_À compléter_
[A] D'après le texte fourni, qui a ouvert la conférence ?
[B] Veuillez énumérer toutes les valeurs primordiales sur lesquelles repose la mutualisation selon le texte fourni.

Le Centre Henri Aigueperse a assisté à la table ronde intitulée « Pour de futures mutualisations » organisée par la Fondation Jean Jaurès le 2 avril 2025.
Cette rencontre, rassemblant chercheurs, praticiens et acteurs du monde mutualiste, a mis en lumière une notion essentielle et particulièrement actuelle : celle de la mutualisation dans un contexte mondial traversé par de profondes mutations sociales, économiques et environnementales.
Une notion ancrée dans l’histoire et la réalité actuelle
Jean-Philippe DOGNETON, directeur général de la Macif, a ouvert la conférence en rappelant que la mutualisation s’ancre dans une histoire longue, remontant jusqu’à la loi rhodienne du VIIIe siècle. Il a insisté sur le fait que la mutualisation ne se limite pas à une modalité d’assurance mais repose sur des valeurs primordiales de justice sociale, de réciprocité et de proximité avec les réalités vécues. C’est dans cet esprit que la Macif a annoncé la création d’un observatoire des mutualisations.

_Liste des items_
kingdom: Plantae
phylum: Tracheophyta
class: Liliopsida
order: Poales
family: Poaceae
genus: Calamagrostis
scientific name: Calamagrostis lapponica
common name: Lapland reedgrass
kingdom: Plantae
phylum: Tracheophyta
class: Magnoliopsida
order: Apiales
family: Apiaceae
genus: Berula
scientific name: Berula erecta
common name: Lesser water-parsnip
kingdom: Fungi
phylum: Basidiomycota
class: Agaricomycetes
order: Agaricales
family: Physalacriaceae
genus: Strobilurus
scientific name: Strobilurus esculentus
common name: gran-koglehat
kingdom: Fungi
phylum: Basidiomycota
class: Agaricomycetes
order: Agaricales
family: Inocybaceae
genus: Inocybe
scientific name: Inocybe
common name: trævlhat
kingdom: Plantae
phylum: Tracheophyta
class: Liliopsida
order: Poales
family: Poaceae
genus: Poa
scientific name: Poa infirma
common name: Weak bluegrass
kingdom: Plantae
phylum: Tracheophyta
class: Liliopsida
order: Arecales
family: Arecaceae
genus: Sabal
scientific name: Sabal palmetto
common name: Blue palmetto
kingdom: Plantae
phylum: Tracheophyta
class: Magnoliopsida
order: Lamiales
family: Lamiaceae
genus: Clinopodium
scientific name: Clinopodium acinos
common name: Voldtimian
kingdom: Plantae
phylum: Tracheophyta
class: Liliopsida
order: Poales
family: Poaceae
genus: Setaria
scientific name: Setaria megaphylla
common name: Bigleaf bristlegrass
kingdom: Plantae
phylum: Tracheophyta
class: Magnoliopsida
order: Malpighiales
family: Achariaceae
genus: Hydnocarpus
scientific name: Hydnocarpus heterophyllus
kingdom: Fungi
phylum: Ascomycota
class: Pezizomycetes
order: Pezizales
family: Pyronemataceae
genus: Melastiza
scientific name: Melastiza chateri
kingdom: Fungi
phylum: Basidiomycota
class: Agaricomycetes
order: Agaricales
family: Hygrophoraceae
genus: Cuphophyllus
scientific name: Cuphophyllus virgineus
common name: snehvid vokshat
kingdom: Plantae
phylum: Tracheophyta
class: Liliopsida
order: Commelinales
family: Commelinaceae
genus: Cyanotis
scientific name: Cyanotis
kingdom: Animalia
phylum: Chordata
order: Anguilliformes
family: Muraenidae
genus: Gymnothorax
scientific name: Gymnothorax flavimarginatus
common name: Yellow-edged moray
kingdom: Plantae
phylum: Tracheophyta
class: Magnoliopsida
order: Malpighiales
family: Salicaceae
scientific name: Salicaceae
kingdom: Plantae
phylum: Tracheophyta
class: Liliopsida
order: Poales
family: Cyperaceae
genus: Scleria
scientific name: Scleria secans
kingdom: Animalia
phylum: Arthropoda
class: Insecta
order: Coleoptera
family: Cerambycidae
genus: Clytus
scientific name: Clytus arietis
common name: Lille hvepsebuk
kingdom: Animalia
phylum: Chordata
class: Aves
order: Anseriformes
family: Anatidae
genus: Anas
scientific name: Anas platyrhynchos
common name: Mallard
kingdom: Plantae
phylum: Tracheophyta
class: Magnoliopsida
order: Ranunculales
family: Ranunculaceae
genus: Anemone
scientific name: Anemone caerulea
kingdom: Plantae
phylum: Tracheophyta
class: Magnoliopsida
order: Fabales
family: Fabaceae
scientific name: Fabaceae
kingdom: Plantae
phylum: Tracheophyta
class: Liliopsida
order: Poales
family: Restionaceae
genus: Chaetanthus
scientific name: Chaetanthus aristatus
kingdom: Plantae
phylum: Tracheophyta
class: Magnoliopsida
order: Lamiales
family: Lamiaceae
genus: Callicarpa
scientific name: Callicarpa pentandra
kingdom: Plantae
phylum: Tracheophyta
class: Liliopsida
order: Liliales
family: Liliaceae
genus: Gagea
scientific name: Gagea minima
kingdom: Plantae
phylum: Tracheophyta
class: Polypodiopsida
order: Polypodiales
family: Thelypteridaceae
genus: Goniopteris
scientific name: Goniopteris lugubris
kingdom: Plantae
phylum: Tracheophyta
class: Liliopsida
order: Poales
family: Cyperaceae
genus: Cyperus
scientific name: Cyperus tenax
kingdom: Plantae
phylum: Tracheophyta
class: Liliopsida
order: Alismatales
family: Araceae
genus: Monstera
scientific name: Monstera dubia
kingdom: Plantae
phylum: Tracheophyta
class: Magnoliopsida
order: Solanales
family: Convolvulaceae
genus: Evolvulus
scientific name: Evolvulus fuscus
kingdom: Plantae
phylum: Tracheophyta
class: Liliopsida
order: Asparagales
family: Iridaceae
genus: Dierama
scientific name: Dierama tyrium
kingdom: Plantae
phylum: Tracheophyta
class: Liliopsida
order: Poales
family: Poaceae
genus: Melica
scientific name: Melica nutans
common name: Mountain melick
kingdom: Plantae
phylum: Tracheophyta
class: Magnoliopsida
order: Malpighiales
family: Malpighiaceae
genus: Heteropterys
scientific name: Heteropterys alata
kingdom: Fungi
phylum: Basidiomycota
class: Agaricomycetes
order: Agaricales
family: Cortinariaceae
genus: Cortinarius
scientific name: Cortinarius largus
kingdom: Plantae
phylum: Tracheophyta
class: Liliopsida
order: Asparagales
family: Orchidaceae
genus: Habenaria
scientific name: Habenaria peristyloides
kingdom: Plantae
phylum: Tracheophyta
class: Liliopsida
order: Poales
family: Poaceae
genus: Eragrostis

_Liste des solutions_
[A] Jean-Philippe DOGNETON, directeur général de la Macif.

[B] La justice sociale, la réciprocité et la proximité avec les réalités vécues.